Denver RTD hires three clinicians to assist customers experiencing mental health issues

Feb. 23, 2021
Anita Hoffman, LeAnne Figueroa and Mary Kent are contracted through the MHCD and are assigned solely to RTD.

The Regional Transportation District (RTD) of Denver has hired three new mental health clinicians.

They join Danielle Jones, a certified psychiatric rehabilitation practitioner with the Mental Health Center of Denver (MHCD), who started last spring.  

Anita Hoffman, LeAnne Figueroa and Mary Kent are also contracted through the MHCD and are assigned solely to RTD. This joint effort with MHCD provides support to customers who may not have access to, or knowledge of, available mental health services.  

The clinicians will make contact with individuals who are exhibiting mental health issues within the city and county of Denver.   

“On a typical day, they’ll ride with either our transit police officers or a Denver police officer who works secondary employment for RTD, and will respond to situations involving individuals who affect rail or bus operations,” said Steven Martingano, Denver RTD’s deputy police chief. "They also will proactively contact people at our facilities.”  

It all “starts with building a relationship with an individual to assess what assistance is needed, and help the client access those services,” said Chris Richardson, associate director of MHCD Criminal Justice Services.

Denver RTD started the program as a pilot in September 2018 and, due to its success, initiated a contract in June 2019.  

The clinicians will also help Denver RTD employees who might need assistance.
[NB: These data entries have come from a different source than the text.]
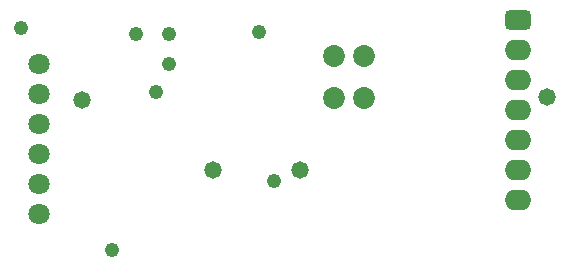
<source format=gbs>
G04 Layer_Color=8150272*
%FSLAX25Y25*%
%MOIN*%
G70*
G01*
G75*
%ADD45C,0.07300*%
%ADD46O,0.08800X0.06800*%
G04:AMPARAMS|DCode=47|XSize=68mil|YSize=88mil|CornerRadius=19mil|HoleSize=0mil|Usage=FLASHONLY|Rotation=270.000|XOffset=0mil|YOffset=0mil|HoleType=Round|Shape=RoundedRectangle|*
%AMROUNDEDRECTD47*
21,1,0.06800,0.05000,0,0,270.0*
21,1,0.03000,0.08800,0,0,270.0*
1,1,0.03800,-0.02500,-0.01500*
1,1,0.03800,-0.02500,0.01500*
1,1,0.03800,0.02500,0.01500*
1,1,0.03800,0.02500,-0.01500*
%
%ADD47ROUNDEDRECTD47*%
%ADD48C,0.05800*%
%ADD49C,0.07100*%
%ADD50C,0.04800*%
D45*
X227500Y177500D02*
D03*
X217500D02*
D03*
X227500Y163500D02*
D03*
X217500D02*
D03*
D46*
X278800Y149500D02*
D03*
Y139500D02*
D03*
Y129500D02*
D03*
Y179500D02*
D03*
Y159500D02*
D03*
Y169500D02*
D03*
D47*
Y189500D02*
D03*
D48*
X133500Y163000D02*
D03*
X177000Y139500D02*
D03*
X288500Y164000D02*
D03*
X206000Y139500D02*
D03*
D49*
X119000Y175000D02*
D03*
Y165000D02*
D03*
Y155000D02*
D03*
Y145000D02*
D03*
Y135000D02*
D03*
Y125000D02*
D03*
D50*
X197500Y136000D02*
D03*
X143500Y113000D02*
D03*
X162500Y175000D02*
D03*
Y185000D02*
D03*
X151500D02*
D03*
X192500Y185500D02*
D03*
X113000Y187000D02*
D03*
X158000Y165500D02*
D03*
M02*

</source>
Additionally, they will develop training for customer care staff members and others to teach proper ways to deal with individuals who might be experiencing a mental health episode.  
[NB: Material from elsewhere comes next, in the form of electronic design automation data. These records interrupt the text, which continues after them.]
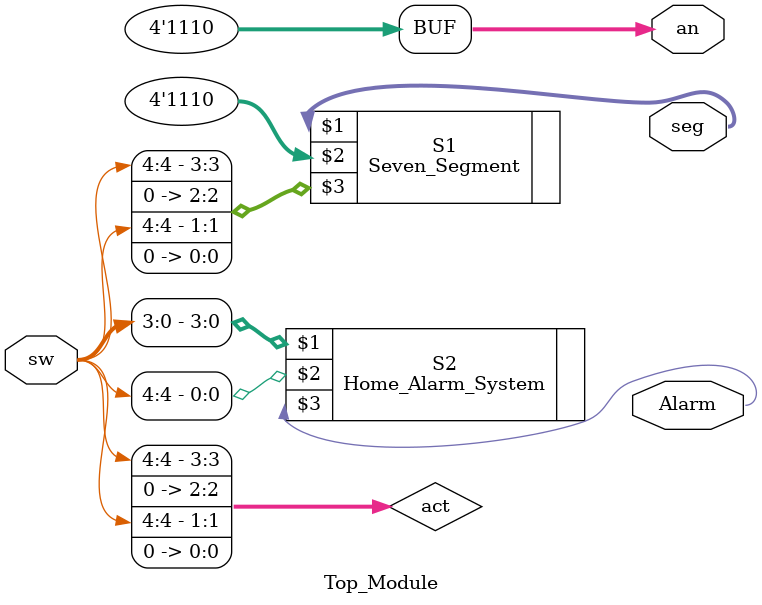
<source format=v>
module Top_Module(
    input [4:0] sw,
    output Alarm,
    output [3:0] an,
    output [6:0] seg   // ? Change 'input' to 'output'
    );
    
    assign an = 4'b1110;
    
    wire [3:0] act;
    assign act = {sw[4], 1'b0, sw[4], 1'b0};
    
    Seven_Segment S1(seg, an, act);
    Home_Alarm_System S2(sw[3:0], sw[4], Alarm);
endmodule

</source>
Those who are suffering from mental health episodes may need assistance to get treatment or proper outreach, and this partnership with MHCD has allowed experts in the field to best meet the needs of the individual through a clinical lens.    

"The initial contact by a clinician can determine if an individual needs immediate psychological attention, medical help, medication, referral to a mental health organization or any other resolution instead of going directly to incarceration,” said Martingano.